Sandra Capellaro wrote this story five years ago recently became an American citizen. She lives in New Paltz and works as a translator, administrator and writer.
When I am in elementary school we read a book called “When Hitler Stole Pink Rabbit”. It's about a Jewish girl in Germany, her non-Jewish friend and the painful truth they learn about the pre-war reality around them. And it's about the pink plush rabbit that one day disappears just as will the little Jewish girl.
About 45 minutes north of Hannover where I grew up, is Bergen-Belsen, the former concentration camp. It's here that Anne Frank perished. We read her diary in school, and one day my class goes on a field trip to Bergen-Belsen. My daughter goes on trips to the Bardavon Opera and the Mohonk Preserve, but growing up in Germany I'm on a bus to the grounds of a former concentration camp. The drive there leads through small towns and countryside. Birch trees and heather, lots of wild heather are the features I remember.
The grounds of the memorial site are extensive but since the buildings were destroyed after liberation, beyond a few stone ruins there’s nothing to help your imagination. It’s the emptiness that serves as a commemorative marker, like the absence of the Jews I grew up with.
The small exhibit in the visitor’s center is graphic and overwhelms me. I wish I could understand where I am, but I don’t. I look at the trees and heather and feel quiet, peace. But the photos on the wall are the most frightening thing I can imagine. It's not a monster out of a horror movie that you would run away from. No, it is a human thing that I haven’t yet met. Horror perpetrated by German men and women. For what reason?
How is this possible? How could people go this far and no one stop them? And: why did it have to be my country that perpetrated these crimes? That question comes later, when I would give a lot not to be blond and blue-eyed and want to pretend I’m from Sweden, when asked where I am from.

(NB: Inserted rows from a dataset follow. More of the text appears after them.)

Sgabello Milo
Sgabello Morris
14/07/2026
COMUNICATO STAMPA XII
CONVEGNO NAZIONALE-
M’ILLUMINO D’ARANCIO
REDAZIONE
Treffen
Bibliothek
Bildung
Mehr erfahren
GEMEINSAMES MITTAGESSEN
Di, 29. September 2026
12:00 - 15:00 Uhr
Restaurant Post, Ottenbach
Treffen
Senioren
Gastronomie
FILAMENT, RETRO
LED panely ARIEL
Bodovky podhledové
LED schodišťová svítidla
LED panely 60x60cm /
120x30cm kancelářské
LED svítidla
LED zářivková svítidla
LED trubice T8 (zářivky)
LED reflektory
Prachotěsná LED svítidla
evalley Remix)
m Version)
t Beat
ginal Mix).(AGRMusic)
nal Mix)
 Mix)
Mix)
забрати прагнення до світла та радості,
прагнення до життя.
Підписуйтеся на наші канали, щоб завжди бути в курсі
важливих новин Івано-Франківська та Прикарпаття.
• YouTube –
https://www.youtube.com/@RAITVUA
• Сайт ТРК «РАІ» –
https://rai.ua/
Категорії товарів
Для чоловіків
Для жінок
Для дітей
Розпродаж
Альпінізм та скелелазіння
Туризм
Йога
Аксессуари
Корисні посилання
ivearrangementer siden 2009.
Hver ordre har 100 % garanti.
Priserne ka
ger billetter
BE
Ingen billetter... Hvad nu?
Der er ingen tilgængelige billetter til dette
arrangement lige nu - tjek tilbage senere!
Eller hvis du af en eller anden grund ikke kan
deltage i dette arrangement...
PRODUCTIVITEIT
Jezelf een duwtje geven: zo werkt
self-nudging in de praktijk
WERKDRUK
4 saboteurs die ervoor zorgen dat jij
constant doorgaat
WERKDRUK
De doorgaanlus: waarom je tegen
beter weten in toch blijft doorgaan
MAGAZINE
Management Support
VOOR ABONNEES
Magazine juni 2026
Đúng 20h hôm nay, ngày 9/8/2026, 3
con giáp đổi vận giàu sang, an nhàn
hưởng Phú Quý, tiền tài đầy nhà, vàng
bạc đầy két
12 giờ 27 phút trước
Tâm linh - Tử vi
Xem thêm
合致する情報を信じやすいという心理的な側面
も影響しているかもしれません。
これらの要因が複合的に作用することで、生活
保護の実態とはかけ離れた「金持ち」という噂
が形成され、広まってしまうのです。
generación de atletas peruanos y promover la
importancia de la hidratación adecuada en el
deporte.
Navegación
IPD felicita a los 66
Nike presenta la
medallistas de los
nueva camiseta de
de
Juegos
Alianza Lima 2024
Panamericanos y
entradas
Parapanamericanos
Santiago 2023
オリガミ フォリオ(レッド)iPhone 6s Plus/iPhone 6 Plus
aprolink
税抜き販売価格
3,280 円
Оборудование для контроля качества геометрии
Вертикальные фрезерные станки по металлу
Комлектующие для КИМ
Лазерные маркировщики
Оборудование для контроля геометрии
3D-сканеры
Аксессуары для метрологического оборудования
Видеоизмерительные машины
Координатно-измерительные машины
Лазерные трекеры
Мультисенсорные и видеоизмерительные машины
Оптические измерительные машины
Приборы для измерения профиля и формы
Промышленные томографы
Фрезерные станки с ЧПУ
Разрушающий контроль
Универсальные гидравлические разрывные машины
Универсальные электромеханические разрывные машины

At 22 I leave Germany to make my life in a new language that isn’t burdened by shame. American English comforts me. Its sounds roll self-assuredly, leisurely, and promise freedom, humor, peace of mind. I move to Amherst, MA, where I study representations of the Holocaust with a Jewish professor. His letter of acceptance is my entry ticket to the land of my dreams. He is entirely too handsome – and Jewish – for me to feel comfortable around him. My need to impress hinders my ability to participate, and while I had great plans of bringing Jews and Germans together across the rupture created by the Holocaust my shame is too great.
While at UMass I befriend a lively Israeli woman who runs the Jewish community center. She tells me about devouring Nietzsche while training for the Army in the mountains of Israel. We share a love of poetry and nature. And for the first time I feel the warmth of truly being seen and accepted for who I am – by someone whose verdict matters most to me, a Jew.
I later move to NYC where, without vacation time, savings or even health insurance, my favorite thing becomes riding the ferry to Staten Island. After I get there I turn right around and ride back. It's the trip that matters, right past my favorite statue, Lady Liberty, Mother of Exiles. I stand on the North side of the boat and gaze at her, just her and me, like mother and daughter. I whisper Emma Lazarus' poem, "give me your tired, your poor, your huddled masses yearning to breathe free,” and feel the reality of my own dream.
I don't feel German anymore. I don't feel American either. After my daughter is born, I am unable to speak German to her. It's as if I'm learning English all over again with her. The nursery rhymes I didn't grow up with, the new and deeper meaning of "I love you". People remind me of how children who grow up bi-lingual have such an advantage, yet I can't do it. The language of my own childhood doesn't want to come out. I try to say "I love you" in German, ich liebe dich, but it feels strange. Not to mention my self-consciousness on the playground. So she and I stick to English and babbling. I'm a mother who speaks English and a daughter who speaks German.
I relish crossing the street when the light is red. Occasionally I need to be late to work or meetings because Germans are always on time. I forge expiration dates on student ID's and hiking passes just for the thrill of being a rebel. There are so many German stereotypes I'm trying to shed, although some of them - aloofness, lack of tact - stick like burrs even in my intimate relationships.
But there's one thing that I'll never shed, the fact that I don't like uniforms, flags or any display of patriotism. When my daughter has to recite the pledge of allegiance in school before she can even read, I bristle. It makes me uneasy to see people rise when the national anthem is played. I feel like I know where it can lead, feel the potential for danger, also in this country. Especially after 9/11 the jingoist rhetoric in the news is sickening. I think of how quickly virtue can become vice and pride become arrogance. In a powerful nation such as this one, with its halo of innocence...it can all happen again, can't it?